Riboldi replica: “Nessun blocco delle assunzioni, raccontano una realtà che non esiste”

L’assessore regionale chiarisce il contenuto della lettera inviata alle aziende: “Serve una fotografia della situazione per un piano assunzionale mirato”

Federico Riboldi

Federico Riboldi

L’assessore regionale alla Sanità del Piemonte, Federico Riboldi, interviene sul tema delle assunzioni nel sistema sanitario regionale e respinge le accuse di un presunto blocco del personale.

“Nessun blocco delle assunzioni in sanità: chi dice il contrario racconta una realtà che non esiste”, afferma Riboldi, chiarendo la posizione della Regione dopo le polemiche nate attorno alla lettera inviata alle aziende sanitarie piemontesi.

Secondo l’assessore, negli ultimi anni il sistema sanitario regionale è stato rafforzato con nuove risorse umane. “Abbiamo assunto oltre 4.200 professionisti in più rispetto al 2019 e oggi stiamo lavorando per organizzare al meglio queste risorse, affinché tutte le strutture sanitarie del Piemonte possano rispondere in modo efficace ai bisogni dei cittadini”.
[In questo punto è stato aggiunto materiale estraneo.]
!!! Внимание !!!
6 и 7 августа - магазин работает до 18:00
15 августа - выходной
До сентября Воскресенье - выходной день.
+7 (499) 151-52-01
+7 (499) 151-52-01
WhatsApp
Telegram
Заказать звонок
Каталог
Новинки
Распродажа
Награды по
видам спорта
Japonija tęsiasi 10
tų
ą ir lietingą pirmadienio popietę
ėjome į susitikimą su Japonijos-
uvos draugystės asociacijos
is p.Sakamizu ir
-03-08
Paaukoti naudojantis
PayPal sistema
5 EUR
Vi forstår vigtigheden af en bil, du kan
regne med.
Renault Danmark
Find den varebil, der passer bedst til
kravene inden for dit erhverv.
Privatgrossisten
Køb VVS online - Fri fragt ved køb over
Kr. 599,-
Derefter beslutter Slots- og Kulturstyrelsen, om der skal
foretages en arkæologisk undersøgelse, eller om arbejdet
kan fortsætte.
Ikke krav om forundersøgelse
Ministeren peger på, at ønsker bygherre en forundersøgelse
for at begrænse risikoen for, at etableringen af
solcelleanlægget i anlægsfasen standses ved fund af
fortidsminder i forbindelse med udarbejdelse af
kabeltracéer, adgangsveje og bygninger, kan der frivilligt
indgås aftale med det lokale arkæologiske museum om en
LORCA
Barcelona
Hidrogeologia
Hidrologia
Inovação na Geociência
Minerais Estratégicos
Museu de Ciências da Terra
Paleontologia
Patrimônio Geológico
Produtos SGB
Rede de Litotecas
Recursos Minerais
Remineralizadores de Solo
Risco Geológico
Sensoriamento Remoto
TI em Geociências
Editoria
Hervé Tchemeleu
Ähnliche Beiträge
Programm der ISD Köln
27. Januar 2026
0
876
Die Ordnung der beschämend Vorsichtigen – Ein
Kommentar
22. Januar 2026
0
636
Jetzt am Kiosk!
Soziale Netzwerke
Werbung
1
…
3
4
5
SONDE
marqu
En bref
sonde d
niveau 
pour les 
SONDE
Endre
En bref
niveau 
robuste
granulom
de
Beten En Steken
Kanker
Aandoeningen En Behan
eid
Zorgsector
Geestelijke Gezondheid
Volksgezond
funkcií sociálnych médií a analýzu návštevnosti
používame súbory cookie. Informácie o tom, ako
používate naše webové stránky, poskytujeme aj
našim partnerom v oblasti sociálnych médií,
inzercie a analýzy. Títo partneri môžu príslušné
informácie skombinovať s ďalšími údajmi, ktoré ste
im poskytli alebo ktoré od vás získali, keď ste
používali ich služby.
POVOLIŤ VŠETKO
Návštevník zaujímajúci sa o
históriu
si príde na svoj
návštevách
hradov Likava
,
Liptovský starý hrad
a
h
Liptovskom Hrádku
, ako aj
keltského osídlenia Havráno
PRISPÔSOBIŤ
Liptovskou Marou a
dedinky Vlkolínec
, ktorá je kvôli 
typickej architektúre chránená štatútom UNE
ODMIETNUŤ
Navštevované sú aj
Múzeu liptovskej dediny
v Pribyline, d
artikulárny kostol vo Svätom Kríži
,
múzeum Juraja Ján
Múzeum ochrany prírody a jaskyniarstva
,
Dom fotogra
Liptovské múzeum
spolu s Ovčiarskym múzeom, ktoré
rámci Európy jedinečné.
Riboldi precisa poi il senso della comunicazione inviata ai direttori delle aziende sanitarie. “La lettera chiede esclusivamente ai direttori di fare una fotografia della situazione esistente, non solo in merito ai numeri ma anche alle competenze assegnate e alle sedi, proprio al fine di rilanciare un piano assunzionale mirato alle esigenze reali, effettive e attuali dei pazienti piemontesi”.

Per l’assessore, dunque, non si tratta di fermare le assunzioni, ma di programmare meglio gli interventi. “Una riorganizzazione non è un blocco: è una scelta di responsabilità per rafforzare la sanità pubblica e investire al meglio le tasse dei cittadini”, conclude Riboldi.